A group of current and former employees of The Home Depot Inc. sued the company in 2018 over its $9 billion, 230,000-participant FutureBuilder 401(k) plan, accusing The Home Depot’s fiduciaries of violating their obligations under the Employee Retirement Income Security Act by failing to properly oversee the investment advisory services provided by managed-account vendors—leading to the plan incurring excessive fees—and by neglecting to monitor and remove underperforming investment options, thereby leaving participants with inferior choices than available alternatives.

The Home Depot’s fiduciaries won a summary judgment ruling in U.S. District Court for the Northern District of Georgia in 2022. The plaintiffs appealed to the U.S. 11th Circuit Court of Appeals, which backed the district court in 2024, and to the Supreme Court.

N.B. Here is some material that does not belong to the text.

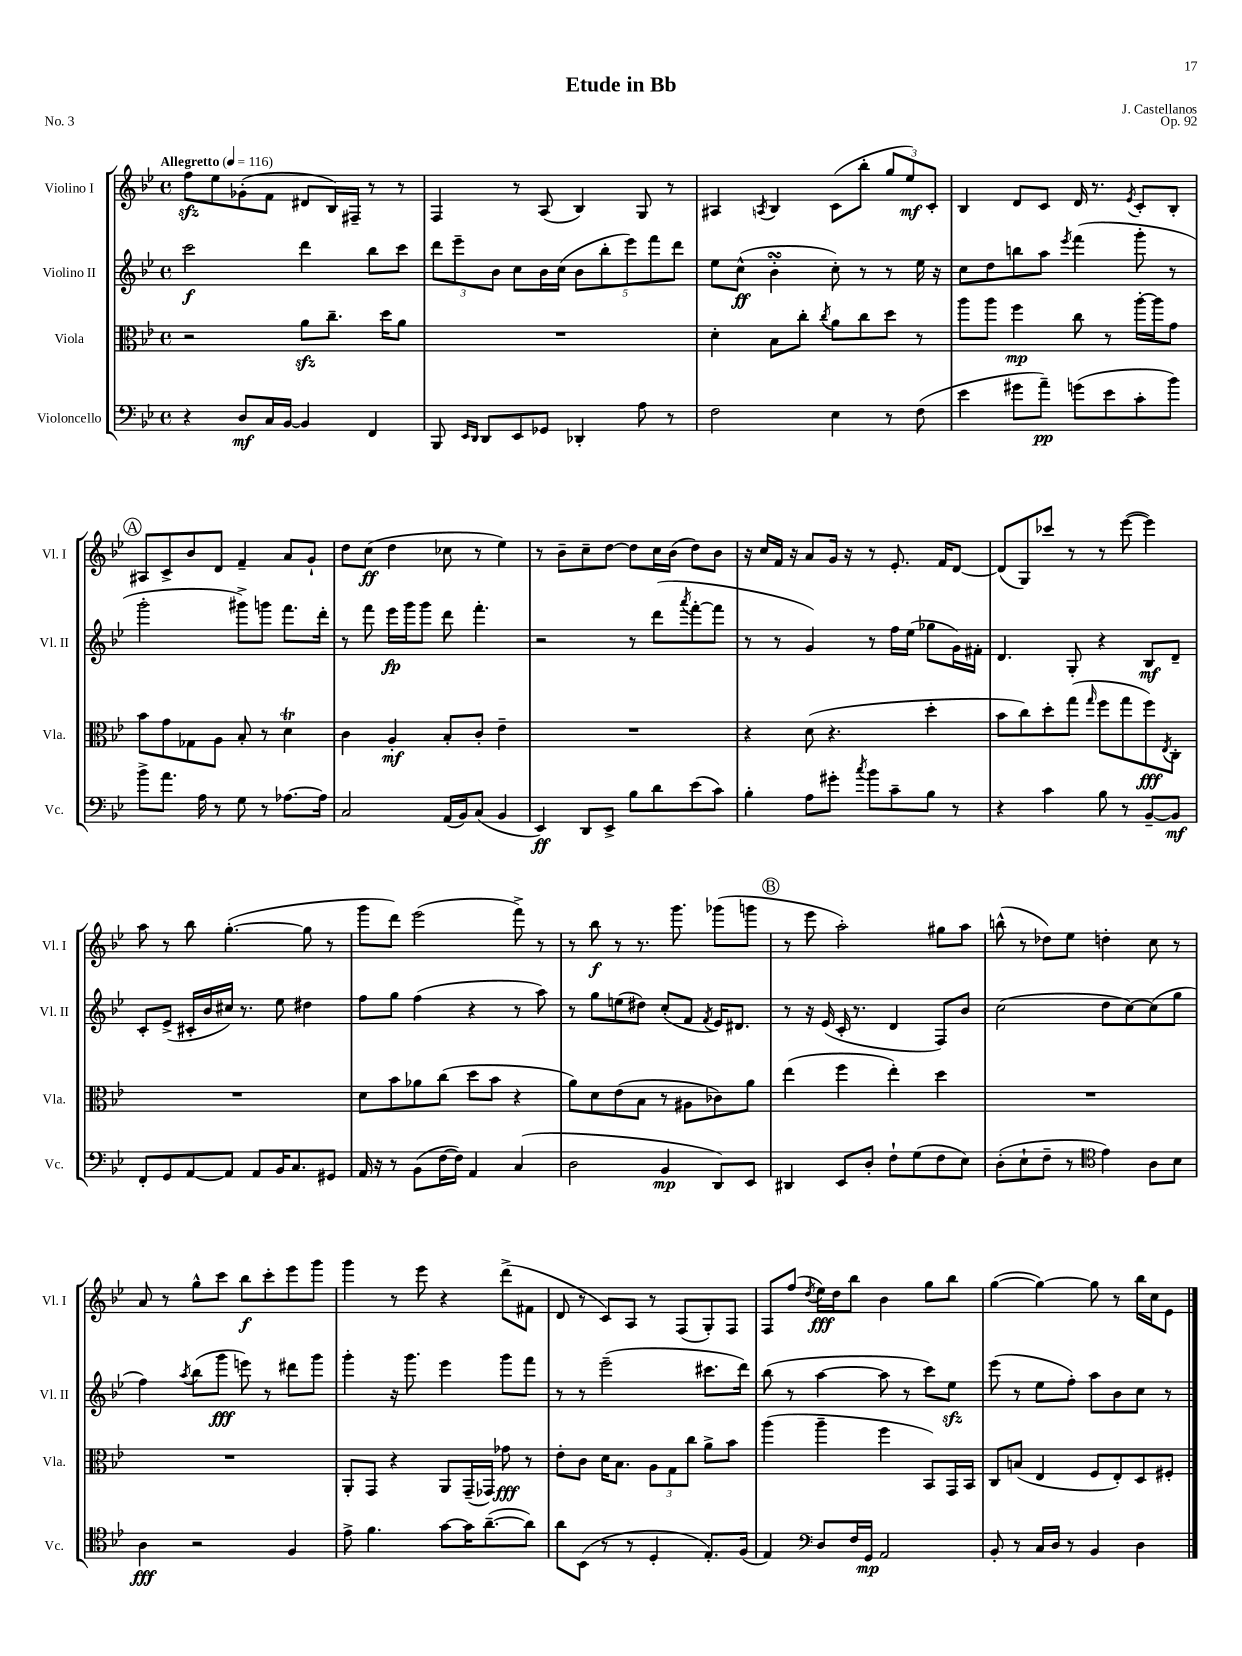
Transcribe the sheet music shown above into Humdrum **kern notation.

Federal appellate courts have generally been split on the issue. The 1st, 2nd, 4th, 5th and 8th Circuits have held that, after plaintiffs allege an injury from a fiduciary breach, the burden shifts to the employer to disprove causation. In contrast, the 10th and 11th Circuits require plaintiffs to prove a direct link between fiduciary actions or inaction and the alleged harm.

In December 2025, the Department of Labor, responding to a Supreme Court request, reversed its previous position on the burden of proof in ERISA fiduciary breach cases. In the amicus brief, the DOL stated: “Following the change in [presidential] administration and this court’s invitation, the government has reviewed its position and concluded that the relevant authorities are better understood as leaving the burden of proving causation on ERISA plaintiffs.”

The DOL also referred to that more recent amicus brief in a filing with the 2nd Circuit in a case concerning Yale University’s 403(b) plan, rescinding a previous brief issued under former President Joe Biden.

The Supreme Court will still consider the Parker-Hannifin case, which concerns 401(k) plan fees, on January 9.